The world is filled with people deciding who they will be. When I was a young teacher I thought this state of deciding only filled the heart of the questioning child through early adult. I now know that it is embedded in our very nature of “becoming,” and we are always becoming what God wants us to be. We are always deciding between what we will be and what we will not be. So, the doubtful path is one we share as humans.
Of Two Minds:
We are filled with doubt, a word derived from the Latin which means to be of two minds, dubious. As a result we all naturally seek counsel. The act of “counseling” weaves in and out of all of our lives as we help our family, friends and associates decide about an array of life’s decisions.
Counseling the Doubtful fills our lives today as much as it filled the letters and writings of St. Paul, who consistently advised communities. He offered a moment for the holy pause, a moment for the Holy to enter into the space between doubt and decision. In my 20 years of ministry I know this to be true, counseling the doubtful must be slow and ever-open to the Holy Spirit. A
nd, here is the really tough part for us in the 21st century: pausing of any sort is not respected. The need for counsel is seen as weak. With such platforms as Twitter and Facebook, we are given a dual reality (a reality that exist directly besides our lived one) that promotes quick and short thinking all the while validated every single thought.
How do we validate the need for counsel of the holy pause in such a world?

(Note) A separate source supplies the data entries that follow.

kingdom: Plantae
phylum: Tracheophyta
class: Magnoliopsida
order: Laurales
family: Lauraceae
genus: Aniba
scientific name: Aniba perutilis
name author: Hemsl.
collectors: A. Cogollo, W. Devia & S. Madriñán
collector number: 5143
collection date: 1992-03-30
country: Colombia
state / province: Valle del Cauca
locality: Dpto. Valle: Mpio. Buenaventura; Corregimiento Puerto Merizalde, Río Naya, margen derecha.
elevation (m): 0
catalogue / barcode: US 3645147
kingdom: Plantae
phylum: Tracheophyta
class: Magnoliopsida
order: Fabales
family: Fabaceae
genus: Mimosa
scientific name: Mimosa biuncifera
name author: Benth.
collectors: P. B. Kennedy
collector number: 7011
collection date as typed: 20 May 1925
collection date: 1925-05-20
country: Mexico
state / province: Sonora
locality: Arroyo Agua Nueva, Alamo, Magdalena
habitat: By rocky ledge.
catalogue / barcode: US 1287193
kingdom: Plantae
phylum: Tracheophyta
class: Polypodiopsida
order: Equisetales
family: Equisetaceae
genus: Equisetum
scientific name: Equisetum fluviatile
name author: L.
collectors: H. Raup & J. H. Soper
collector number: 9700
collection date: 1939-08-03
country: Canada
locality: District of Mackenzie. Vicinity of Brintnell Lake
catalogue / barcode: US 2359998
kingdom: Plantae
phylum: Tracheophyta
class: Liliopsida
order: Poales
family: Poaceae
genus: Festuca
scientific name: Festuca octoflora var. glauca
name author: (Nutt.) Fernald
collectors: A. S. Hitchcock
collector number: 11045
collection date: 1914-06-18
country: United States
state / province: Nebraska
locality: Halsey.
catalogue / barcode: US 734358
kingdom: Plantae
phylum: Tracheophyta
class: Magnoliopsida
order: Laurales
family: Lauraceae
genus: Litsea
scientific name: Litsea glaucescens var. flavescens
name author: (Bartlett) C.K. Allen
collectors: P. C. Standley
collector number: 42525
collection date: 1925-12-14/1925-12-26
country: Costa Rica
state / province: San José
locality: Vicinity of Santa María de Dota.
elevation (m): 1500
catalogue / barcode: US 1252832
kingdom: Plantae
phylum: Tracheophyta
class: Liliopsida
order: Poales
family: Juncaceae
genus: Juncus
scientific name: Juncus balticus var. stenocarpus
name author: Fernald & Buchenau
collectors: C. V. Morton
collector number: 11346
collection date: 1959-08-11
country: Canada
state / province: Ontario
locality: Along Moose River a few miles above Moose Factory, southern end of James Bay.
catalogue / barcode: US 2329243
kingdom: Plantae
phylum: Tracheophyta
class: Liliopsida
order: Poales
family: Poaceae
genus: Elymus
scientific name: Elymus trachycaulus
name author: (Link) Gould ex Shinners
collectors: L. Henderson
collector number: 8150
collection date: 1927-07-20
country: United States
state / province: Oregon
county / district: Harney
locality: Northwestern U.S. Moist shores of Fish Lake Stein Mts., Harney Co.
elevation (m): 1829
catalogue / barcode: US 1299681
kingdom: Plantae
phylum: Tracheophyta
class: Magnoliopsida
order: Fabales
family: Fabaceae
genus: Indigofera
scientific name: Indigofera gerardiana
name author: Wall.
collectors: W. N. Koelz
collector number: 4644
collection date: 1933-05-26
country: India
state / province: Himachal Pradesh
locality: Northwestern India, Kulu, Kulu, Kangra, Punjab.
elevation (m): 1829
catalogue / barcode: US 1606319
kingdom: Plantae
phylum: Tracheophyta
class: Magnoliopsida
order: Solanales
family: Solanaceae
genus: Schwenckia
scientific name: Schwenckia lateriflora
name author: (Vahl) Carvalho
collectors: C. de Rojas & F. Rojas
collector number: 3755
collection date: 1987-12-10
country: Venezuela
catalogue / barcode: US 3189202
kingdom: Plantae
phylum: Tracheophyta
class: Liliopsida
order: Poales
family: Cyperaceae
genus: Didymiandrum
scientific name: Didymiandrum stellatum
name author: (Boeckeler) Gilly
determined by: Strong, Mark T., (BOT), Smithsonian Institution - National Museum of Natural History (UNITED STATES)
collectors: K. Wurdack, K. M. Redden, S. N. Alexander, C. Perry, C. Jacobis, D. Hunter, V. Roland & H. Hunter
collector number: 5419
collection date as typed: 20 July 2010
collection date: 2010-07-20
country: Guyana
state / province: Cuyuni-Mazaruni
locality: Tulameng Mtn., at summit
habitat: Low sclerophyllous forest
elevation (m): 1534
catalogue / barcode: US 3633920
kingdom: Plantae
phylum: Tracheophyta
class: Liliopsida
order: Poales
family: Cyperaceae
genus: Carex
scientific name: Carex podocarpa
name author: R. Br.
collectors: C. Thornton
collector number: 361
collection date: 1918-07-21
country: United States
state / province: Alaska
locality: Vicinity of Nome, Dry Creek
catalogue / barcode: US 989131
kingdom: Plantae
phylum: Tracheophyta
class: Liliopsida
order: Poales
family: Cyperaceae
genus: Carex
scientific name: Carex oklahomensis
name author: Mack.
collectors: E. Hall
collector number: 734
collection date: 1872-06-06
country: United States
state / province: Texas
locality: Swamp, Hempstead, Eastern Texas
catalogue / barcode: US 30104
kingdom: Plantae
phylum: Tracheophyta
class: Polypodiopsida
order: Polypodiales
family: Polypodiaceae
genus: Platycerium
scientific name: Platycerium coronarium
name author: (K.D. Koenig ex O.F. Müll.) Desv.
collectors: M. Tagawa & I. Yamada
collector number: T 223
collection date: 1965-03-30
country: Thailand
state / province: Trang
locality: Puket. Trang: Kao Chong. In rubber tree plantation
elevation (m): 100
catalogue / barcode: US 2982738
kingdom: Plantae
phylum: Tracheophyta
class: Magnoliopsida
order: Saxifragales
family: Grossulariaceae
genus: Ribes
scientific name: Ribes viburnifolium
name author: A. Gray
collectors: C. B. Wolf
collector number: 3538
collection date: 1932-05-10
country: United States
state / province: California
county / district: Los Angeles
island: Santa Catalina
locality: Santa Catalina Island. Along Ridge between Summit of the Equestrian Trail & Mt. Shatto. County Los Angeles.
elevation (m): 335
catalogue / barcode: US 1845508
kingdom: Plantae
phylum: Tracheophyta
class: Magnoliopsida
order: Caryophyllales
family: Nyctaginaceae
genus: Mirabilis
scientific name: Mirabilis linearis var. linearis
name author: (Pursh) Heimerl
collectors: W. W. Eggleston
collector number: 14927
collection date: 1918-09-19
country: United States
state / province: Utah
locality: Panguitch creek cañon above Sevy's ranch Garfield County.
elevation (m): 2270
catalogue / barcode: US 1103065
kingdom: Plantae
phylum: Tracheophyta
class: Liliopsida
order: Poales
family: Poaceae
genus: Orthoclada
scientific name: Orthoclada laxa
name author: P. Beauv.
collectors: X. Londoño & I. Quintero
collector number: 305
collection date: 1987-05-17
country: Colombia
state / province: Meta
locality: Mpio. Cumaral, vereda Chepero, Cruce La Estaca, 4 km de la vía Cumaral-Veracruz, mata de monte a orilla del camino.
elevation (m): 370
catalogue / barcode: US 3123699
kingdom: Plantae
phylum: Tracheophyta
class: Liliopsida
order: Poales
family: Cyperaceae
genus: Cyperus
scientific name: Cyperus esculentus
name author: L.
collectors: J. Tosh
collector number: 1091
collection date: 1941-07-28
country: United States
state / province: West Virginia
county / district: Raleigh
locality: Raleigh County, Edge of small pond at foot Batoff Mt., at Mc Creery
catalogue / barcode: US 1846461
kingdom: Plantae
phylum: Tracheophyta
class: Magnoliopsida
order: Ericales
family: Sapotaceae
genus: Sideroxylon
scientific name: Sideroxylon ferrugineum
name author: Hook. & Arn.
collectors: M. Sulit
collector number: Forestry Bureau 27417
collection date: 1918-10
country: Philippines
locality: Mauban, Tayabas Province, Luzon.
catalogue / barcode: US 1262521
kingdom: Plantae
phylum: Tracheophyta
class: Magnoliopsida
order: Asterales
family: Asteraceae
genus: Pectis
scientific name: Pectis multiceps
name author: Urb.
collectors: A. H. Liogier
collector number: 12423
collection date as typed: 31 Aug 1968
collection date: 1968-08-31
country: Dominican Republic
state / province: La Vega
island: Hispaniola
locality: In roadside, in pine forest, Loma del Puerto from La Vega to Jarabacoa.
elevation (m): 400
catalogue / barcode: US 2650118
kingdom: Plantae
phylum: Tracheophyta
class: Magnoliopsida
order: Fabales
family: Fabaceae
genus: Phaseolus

Starting with myself, I must train myself to listen, to pause, to seek counsel and then allow people to walk with me through life. In other words, I must live in community seeped in prayer and pause guided by scripture and the church. In living that model, I prepare myself to be a person capable of providing counsel. It cannot occur in the reverse. I cannot be good counsel if I am not preparing myself by listening not only to the doubt at hand (but by dismissing what my weaknesses thinks has occurred), creating moments where I pause and allow the holy to seep into the situation, seeking out wise counsel in the wise people around me as well as scripture and the teachings of the church, and allowing that wisdom to walk with me. Then, and only then, do I become a person of good counsel.
Putting Mercy into Action:
- Listen. Spend time practicing your listening skills. Focus on listening to understand by reflecting the speakers own words back to her. When you reflect someone’s own words back to them, they hear their own thoughts aloud which facilitates their understanding.
- Pause. Take time to pause when you have any feeling that overwhelms you. When you feel fear, anger, confusion, desperation, anxiety or any other feeling that feels “big,” take a moment and pause. Facilitate pause for other people. When someone comes to you overwhelmed with any of these feelings, invite them to stop and pause for as long as needed to allow the emotion to fall away.
- Read scripture, papal documents and good literature that pushes and forms your character. Seek advice from wise people in your life when making decisions. When you are in moments of consolation (when things are going well,) take time to read and stretch your mind and character.
- Stand with those who are going through a rough time of decision making and formation. Do not give advice and walk away. Set a calendar and check back in with those that have sought counsel from you. Too, allow good counselors to walk with you.
- Resource: And always, when needed, have telephone numbers of local Catholic Charities counselors to send people to when issues are bigger than our counsel.